The Vermont surplus property warehouse, off Route 2, is like a flea market on steroids. The concrete floor is lined mostly with office furniture and administrative supplies – items no longer needed by the various state agencies that send their unused goods to warehouse.
But odd bits of bric-a-brac fill every nook and cranny in the cramped space. And since portions of the inventory aren't exactly flying off the shelves (film duplicator, anyone?) Vermont is getting into the business of eBay.
The state has issued a request-for-proposals seeking a vendor to help it unload obscure, but sometimes valuable, equipment no longer needed by the government that purchased them.
Terry Lamos, central services operations administrator, says it's an experiment that she hopes will bring new revenue into a retail operation that already grosses about $200,000 annually.
"I think there's somebody out there that could use this stuff," says Lamos, gesturing toward a section of strange-looking objects stacked in a backroom. "But we need a broader forum to match them with the right person. Hence eBay."
The online auction site has spawned an industry of eBay experts who essentially sell items on consignment.
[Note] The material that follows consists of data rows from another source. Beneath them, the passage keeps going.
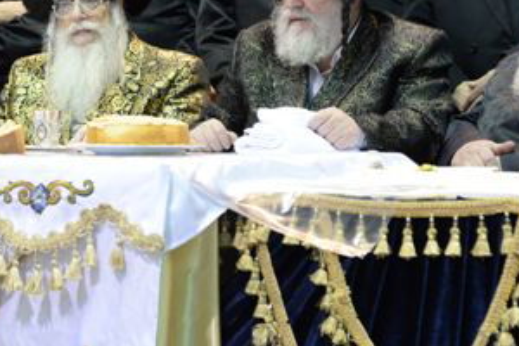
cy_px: 10
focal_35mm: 175
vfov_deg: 7.8
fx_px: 2523
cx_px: 97
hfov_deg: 11.7
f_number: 5.6
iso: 3200
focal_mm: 82
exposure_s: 1/60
With staff resources already stretched, Lamos says, it makes sense for the state to farm out the selling of merchandise that would otherwise go to scrap.
"I can't stand to throw it away," says Lamos, who has already tried to unload the goods on Craig's List and other online classified sites. "We hope this is a way to bring in some new revenue."
The stock of eBay items includes microfiche developers, film duplicators, and other vending-machine-sized objects recognizable only to professionals in the niche industries that use them. Lamos estimates the value of the arcane instruments at about $50,000. The vendor, if one is selected, will get a piece of the final selling price for each item.
"This is to make sure we get a price at all on items that don't necessarily move with our audience on Craig's List and other online sites and the foot traffic through the store," says Gerry Myers, Commissioner of Buildings and General Services, the department that oversees surplus property. "We're going into eBay and getting a professional to run it on an experimental basis to see if this is another avenue to be able to move surplus property."
Vermont already contracts with auction services to move heavy equipment like plow trucks, excavators, state vehicles, boats and ATVs. Last year, those auctions took in nearly $1 million.
For Casey, Beard and Lamos, who comprise the whole of the surplus property staff, the addition of eBay offers another outlet for some of the weirder items they oversee. Like, for instance, the antique embalming machine.
"We've got a couple of theories on that one," say Casey.
The device, used on actual human bodies in the early 1900s, was discovered in a cabinet when the surplus store moved from East Montpelier to its current location, off Route 2 in Waterbury, last year. Casey found a similar machine online selling for $5,100.
"I said 'Terry, I think we scored here,'" Casey says.
The first thousand dollars takes the machine, which, like every other item in the warehouse, is priced well below retail. Casey and Beard pride themselves on getting low-price goods into the hands of low-income shoppers. On Monday, Casey says, he helped a couple of cash-strapped entrepreneurs set up their new office for less than $500.
The most popular and profitable items, by far, are the boxes and boxes of folding knives set up near the main entrance. Genuine Swiss Army and Buck knives go for pennies on the retail dollar. They were confiscated at airport security checkpoints around the state.
"These are donated by people who wish to fly," says Beard, who arrives at work every morning by 4, mainly because his wife "can't stand the smell of coffee."
The new location has the added bonus of being right next to an actual flea market that draws hundreds of bargain hunters on summer weekends. Market vendors are actually some of the store's best customers, buying items from the warehouse in hopes of turning a profit the same day.
Myers calls the eBay plan a no-cost experiment that can only improve state revenues.
As Casey puts it, "we're doing our part, a dollar at a time, to reduce the state deficit."